Task statement:
Reproduce the records word for word, from the very start down through the line containing "class: Agaricomycetes".

Records to process:
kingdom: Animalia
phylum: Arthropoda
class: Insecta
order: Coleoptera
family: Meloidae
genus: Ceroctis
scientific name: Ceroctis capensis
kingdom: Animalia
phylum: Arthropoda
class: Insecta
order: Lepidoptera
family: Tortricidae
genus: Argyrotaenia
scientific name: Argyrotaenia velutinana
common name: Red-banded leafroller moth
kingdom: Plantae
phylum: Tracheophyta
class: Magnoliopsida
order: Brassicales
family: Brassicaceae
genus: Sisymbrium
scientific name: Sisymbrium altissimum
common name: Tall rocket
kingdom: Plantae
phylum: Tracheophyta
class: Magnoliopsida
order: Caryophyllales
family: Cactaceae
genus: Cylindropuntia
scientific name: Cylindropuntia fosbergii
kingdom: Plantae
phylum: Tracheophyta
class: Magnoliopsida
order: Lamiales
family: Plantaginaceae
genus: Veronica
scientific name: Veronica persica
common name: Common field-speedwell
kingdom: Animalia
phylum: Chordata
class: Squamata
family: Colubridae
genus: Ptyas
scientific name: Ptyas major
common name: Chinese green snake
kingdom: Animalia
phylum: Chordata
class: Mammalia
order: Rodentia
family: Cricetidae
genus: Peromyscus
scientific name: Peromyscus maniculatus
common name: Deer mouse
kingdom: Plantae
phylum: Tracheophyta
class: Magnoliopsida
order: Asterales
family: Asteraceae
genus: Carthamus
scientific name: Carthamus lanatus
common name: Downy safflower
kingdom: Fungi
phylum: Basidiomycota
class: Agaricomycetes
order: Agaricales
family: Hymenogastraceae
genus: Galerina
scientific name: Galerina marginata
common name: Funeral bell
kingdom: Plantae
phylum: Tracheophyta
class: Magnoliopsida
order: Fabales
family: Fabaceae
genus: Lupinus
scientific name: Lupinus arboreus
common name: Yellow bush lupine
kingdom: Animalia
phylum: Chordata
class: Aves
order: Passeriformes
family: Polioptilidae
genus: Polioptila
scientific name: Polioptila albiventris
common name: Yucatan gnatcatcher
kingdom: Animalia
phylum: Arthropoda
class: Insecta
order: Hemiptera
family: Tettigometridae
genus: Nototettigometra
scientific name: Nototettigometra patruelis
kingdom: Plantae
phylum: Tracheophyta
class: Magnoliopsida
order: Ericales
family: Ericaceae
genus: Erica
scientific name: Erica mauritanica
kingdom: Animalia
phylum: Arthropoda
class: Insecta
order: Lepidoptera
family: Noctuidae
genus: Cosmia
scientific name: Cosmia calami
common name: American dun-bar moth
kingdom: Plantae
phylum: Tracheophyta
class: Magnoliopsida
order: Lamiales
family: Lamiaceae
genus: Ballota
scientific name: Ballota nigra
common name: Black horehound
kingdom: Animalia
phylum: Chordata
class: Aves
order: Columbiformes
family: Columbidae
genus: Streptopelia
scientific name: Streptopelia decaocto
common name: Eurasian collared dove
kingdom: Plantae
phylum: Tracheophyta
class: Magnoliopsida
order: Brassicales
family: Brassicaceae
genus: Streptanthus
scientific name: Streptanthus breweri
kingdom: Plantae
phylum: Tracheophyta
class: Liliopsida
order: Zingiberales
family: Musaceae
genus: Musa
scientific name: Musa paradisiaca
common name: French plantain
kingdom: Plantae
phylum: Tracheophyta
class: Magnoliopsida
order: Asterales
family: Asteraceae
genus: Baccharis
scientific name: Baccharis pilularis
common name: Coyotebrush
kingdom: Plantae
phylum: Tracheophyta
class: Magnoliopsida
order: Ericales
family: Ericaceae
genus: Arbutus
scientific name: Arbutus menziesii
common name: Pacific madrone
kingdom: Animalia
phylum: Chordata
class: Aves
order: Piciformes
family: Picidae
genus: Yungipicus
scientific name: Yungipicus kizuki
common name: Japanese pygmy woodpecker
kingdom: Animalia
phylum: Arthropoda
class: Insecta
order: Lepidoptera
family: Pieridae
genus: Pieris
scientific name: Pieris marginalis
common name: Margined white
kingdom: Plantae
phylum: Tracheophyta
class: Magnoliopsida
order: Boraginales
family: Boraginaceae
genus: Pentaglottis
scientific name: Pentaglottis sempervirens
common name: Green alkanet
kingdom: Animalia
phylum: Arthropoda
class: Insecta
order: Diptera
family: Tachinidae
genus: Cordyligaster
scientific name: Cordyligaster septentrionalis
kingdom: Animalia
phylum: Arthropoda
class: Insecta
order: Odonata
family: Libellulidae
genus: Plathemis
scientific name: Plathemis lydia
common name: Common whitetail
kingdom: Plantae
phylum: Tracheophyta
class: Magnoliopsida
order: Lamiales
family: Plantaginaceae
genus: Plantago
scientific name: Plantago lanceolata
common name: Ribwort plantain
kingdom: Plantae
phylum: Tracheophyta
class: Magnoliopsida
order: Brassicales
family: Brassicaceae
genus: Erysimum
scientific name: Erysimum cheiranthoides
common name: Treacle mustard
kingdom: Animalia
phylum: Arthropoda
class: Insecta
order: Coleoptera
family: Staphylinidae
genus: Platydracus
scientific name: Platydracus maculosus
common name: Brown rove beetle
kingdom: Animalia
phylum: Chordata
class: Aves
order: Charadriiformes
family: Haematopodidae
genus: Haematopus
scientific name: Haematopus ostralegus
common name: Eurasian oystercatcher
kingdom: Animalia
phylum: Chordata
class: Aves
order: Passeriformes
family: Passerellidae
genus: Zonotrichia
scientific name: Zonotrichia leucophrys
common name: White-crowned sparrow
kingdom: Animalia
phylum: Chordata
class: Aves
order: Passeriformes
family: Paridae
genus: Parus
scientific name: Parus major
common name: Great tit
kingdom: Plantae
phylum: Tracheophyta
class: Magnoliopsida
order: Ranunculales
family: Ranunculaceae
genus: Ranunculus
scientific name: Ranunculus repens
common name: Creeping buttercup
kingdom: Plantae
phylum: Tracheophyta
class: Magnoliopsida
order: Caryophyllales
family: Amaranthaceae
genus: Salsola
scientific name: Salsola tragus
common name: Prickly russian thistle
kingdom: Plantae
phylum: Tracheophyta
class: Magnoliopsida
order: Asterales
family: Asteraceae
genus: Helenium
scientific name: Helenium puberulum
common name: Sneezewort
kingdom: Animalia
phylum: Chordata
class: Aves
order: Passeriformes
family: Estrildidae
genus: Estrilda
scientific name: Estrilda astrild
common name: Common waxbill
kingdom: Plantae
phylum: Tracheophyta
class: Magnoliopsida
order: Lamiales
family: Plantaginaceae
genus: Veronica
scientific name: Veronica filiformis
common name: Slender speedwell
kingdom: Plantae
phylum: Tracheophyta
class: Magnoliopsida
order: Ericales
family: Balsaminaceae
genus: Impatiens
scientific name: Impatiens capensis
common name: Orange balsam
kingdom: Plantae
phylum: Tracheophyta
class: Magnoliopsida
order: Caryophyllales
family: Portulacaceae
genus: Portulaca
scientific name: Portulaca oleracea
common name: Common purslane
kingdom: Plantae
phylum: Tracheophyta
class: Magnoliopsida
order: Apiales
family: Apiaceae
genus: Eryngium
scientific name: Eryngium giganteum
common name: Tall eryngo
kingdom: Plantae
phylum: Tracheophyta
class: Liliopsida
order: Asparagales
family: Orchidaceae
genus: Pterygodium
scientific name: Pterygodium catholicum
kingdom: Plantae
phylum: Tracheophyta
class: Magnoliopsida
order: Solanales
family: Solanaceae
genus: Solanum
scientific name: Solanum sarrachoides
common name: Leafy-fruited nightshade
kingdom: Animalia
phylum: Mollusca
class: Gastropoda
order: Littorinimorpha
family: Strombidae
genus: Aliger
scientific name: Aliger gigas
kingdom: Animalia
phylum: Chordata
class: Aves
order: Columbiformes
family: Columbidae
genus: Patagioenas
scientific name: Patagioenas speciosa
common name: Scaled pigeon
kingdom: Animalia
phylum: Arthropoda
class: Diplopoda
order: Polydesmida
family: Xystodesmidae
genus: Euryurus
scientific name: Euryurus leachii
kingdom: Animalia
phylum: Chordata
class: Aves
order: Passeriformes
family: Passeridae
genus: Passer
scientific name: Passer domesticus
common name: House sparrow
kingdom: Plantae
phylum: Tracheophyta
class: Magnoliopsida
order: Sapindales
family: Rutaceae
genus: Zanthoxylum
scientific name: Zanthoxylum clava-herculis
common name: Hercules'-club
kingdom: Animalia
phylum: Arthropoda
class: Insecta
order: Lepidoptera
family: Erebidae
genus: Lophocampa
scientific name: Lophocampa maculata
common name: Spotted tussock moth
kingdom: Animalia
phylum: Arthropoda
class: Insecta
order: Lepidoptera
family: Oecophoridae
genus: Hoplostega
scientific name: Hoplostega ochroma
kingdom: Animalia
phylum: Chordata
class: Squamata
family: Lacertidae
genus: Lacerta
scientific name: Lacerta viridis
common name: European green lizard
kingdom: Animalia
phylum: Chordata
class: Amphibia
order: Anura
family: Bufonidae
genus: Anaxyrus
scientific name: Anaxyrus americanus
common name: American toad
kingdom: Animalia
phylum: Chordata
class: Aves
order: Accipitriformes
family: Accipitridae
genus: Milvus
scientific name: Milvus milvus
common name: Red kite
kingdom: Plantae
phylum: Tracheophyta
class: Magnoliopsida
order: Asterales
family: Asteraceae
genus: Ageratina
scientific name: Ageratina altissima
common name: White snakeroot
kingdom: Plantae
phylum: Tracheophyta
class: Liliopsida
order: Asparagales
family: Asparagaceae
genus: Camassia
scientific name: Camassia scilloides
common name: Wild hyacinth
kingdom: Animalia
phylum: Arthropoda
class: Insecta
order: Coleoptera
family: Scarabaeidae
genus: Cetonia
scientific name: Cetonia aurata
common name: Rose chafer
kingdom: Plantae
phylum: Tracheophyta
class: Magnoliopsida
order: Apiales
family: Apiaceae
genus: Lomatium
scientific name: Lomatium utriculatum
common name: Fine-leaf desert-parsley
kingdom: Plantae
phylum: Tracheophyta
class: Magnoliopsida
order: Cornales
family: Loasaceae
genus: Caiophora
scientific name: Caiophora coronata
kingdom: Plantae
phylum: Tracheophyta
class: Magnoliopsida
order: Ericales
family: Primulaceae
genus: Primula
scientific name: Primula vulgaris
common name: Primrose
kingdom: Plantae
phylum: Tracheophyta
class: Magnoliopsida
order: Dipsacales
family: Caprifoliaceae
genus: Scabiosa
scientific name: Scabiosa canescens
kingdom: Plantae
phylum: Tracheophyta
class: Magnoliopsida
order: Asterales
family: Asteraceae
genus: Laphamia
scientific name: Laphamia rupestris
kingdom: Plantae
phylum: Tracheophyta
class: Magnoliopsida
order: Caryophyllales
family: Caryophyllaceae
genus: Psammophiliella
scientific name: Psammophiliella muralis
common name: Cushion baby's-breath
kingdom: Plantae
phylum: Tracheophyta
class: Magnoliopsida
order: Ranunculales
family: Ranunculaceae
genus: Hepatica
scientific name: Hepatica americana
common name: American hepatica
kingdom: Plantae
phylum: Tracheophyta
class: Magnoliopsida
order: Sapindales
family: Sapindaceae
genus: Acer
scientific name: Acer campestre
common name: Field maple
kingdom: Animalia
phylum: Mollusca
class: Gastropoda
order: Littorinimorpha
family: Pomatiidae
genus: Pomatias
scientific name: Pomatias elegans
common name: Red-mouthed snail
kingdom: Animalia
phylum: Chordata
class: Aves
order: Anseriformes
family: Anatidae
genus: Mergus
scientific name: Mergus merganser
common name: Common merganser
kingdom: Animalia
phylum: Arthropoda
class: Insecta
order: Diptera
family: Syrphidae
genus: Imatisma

Answer for this exercise:
kingdom: Animalia
phylum: Arthropoda
class: Insecta
order: Coleoptera
family: Meloidae
genus: Ceroctis
scientific name: Ceroctis capensis
kingdom: Animalia
phylum: Arthropoda
class: Insecta
order: Lepidoptera
family: Tortricidae
genus: Argyrotaenia
scientific name: Argyrotaenia velutinana
common name: Red-banded leafroller moth
kingdom: Plantae
phylum: Tracheophyta
class: Magnoliopsida
order: Brassicales
family: Brassicaceae
genus: Sisymbrium
scientific name: Sisymbrium altissimum
common name: Tall rocket
kingdom: Plantae
phylum: Tracheophyta
class: Magnoliopsida
order: Caryophyllales
family: Cactaceae
genus: Cylindropuntia
scientific name: Cylindropuntia fosbergii
kingdom: Plantae
phylum: Tracheophyta
class: Magnoliopsida
order: Lamiales
family: Plantaginaceae
genus: Veronica
scientific name: Veronica persica
common name: Common field-speedwell
kingdom: Animalia
phylum: Chordata
class: Squamata
family: Colubridae
genus: Ptyas
scientific name: Ptyas major
common name: Chinese green snake
kingdom: Animalia
phylum: Chordata
class: Mammalia
order: Rodentia
family: Cricetidae
genus: Peromyscus
scientific name: Peromyscus maniculatus
common name: Deer mouse
kingdom: Plantae
phylum: Tracheophyta
class: Magnoliopsida
order: Asterales
family: Asteraceae
genus: Carthamus
scientific name: Carthamus lanatus
common name: Downy safflower
kingdom: Fungi
phylum: Basidiomycota
class: Agaricomycetes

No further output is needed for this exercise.